Schnall admits, however, that Quontic can make these loans to anyone anywhere in the country. The Quontic program is barely a few months old and has closed just seven loans in New York and Miami, but there are more in the pipeline.
"The CDFIs get this privileged status because their sole purpose is to help consumers," said Laurence Platt, a partner at the law firm Mayer Brown who specializes in consumer financial services issues. "They don't have a traditional profit motive. The concern about steering borrowers into inappropriate loans isn't there."
While not the functional equivalent, Platt said the CDFI is like a nonprofit lender where the underlying premise is you don't have to worry about them exploiting customers. He does, however, raise concerns.

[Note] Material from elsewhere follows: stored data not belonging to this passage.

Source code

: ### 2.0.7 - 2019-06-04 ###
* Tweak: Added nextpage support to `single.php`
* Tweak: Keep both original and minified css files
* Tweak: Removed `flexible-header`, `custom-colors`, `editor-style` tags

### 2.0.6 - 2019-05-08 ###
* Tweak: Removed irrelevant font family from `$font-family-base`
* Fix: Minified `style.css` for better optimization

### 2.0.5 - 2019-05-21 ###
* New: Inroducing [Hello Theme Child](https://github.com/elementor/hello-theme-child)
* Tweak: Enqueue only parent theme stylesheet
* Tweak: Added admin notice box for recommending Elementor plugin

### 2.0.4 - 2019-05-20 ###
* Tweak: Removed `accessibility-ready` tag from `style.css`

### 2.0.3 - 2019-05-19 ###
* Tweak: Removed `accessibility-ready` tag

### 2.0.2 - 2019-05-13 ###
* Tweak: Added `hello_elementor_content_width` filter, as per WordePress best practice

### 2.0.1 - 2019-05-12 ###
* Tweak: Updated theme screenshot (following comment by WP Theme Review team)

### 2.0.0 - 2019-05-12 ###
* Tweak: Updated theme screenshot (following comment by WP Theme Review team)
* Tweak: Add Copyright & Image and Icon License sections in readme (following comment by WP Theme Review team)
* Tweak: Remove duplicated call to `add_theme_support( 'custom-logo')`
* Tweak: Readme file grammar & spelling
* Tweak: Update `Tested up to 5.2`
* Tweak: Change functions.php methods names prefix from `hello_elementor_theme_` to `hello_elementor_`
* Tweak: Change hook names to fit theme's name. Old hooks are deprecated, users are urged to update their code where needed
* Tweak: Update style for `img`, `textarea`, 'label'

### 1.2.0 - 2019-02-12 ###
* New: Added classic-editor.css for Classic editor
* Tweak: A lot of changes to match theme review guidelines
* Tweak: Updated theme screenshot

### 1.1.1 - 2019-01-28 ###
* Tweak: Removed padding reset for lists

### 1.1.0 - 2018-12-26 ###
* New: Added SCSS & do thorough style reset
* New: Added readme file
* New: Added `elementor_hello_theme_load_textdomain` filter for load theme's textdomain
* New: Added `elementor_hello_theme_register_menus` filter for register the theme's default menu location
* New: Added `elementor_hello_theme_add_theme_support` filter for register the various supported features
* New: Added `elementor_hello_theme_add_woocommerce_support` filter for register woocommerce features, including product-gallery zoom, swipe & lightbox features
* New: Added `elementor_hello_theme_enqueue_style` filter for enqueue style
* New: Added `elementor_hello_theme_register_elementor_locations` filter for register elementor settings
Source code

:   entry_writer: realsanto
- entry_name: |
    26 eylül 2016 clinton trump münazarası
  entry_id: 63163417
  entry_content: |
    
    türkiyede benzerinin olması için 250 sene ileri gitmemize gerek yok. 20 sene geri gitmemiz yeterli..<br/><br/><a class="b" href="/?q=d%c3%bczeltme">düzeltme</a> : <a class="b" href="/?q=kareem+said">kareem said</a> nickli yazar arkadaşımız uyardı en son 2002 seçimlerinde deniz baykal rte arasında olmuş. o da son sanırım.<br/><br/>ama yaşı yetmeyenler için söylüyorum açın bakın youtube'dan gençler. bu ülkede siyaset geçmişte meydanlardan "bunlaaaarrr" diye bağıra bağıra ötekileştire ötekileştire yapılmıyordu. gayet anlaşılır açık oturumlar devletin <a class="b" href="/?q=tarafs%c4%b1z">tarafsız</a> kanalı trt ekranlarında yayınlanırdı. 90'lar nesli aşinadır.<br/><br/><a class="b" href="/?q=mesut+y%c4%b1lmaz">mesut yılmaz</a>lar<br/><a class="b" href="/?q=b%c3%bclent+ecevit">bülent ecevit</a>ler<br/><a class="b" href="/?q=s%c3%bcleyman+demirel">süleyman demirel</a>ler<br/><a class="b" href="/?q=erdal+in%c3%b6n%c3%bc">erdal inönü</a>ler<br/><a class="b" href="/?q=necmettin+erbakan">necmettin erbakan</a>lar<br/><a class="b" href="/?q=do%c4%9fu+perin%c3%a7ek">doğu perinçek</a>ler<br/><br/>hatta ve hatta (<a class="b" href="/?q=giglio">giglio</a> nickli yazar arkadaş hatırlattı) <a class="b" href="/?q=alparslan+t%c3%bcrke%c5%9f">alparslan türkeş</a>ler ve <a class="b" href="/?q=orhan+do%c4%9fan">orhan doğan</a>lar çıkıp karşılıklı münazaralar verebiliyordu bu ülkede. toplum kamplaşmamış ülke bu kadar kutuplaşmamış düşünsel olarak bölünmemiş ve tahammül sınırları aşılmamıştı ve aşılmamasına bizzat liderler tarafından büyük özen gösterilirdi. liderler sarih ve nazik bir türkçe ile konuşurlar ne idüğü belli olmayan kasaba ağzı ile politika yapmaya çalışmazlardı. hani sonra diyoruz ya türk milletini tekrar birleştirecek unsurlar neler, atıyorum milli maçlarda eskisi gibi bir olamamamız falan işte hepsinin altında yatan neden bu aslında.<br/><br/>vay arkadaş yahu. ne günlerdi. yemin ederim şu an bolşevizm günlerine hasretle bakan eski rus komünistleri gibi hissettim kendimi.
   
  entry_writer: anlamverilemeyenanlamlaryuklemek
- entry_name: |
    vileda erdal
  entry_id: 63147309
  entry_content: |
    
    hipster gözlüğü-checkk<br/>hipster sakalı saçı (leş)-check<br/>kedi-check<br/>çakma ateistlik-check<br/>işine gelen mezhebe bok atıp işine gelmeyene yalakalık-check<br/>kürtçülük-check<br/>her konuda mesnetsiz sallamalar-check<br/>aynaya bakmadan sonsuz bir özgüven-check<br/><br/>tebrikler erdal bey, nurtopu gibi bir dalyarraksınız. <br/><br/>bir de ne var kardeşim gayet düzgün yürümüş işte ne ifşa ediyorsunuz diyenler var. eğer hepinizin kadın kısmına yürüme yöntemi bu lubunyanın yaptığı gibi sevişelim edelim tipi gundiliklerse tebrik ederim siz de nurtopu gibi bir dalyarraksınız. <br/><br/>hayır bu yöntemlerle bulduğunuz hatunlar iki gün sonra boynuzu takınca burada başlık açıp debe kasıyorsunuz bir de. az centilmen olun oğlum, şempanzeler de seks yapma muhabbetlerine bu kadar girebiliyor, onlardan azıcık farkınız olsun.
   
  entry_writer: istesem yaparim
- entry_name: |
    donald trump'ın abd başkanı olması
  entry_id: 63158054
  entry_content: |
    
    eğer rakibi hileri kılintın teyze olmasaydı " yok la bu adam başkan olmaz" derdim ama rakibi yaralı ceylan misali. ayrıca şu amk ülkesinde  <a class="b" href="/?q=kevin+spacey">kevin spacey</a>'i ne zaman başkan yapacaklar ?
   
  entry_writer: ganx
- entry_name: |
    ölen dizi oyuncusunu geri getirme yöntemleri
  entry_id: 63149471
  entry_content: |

"It doesn't mean that it's a prudent loan, it's just not an illegal loan. If you aren't verifying income one way or another, there still is the possibility the borrowers will lie," said Platt.
This is especially true in appreciating housing markets, like New York City. Queens may not be Manhattan, but as both Manhattan and Brooklyn get ever more expensive, Queens is gaining popularity.
"There are certain banks that can carve out niches where such lending can be successful, but you really have to be careful and know what you're doing and stick to your underwriting guidelines rigidly," said Camden Fine, president and CEO of Independent Community Bankers of America, an industry association. "You do have to be careful about your documentation because the regulators are going to come in and examine these loans, and they are going to draw their own opinions, and so you'd better know what you are doing, you better have a lot of expertise in this area before you go down that road."
The mortgage industry has become very stringent in its underwriting practices, gun-shy from the billions of dollars in legal settlements it has had to pay out as retribution for bad loans made during the last housing boom. Some say the pendulum has swung too far and that the credit box for potential borrowers today is too small, but that there is a fine line to walk while loosening those standards.
Other lenders have started offering new products, hoping to lure borrowers who have not been able to qualify in today's market. Wells Fargo recently announced a 3 percent down payment offering, but the loans are fully documented.
Clearly this bank is targeting borrowers who have some financial wherewithal because they have to have a 40 percent down payment, which is a significant amount of skin in the game.
Of course it is not impossible for home prices to fall more than 40 percent, as we saw during the last housing crash. Since these loans do not comply with federal rules governing so-called qualified mortgages, that can be sold to Fannie Mae, Freddie Mac or could be insured by the FHA, Quontic has to hold the loans on its own books. That increased the risk on the bank.
"I see them as extraordinarily low-risk loans. They're mission oriented. The worst-case scenario is that the borrower goes delinquent and you have to foreclose," said CEO Schnall.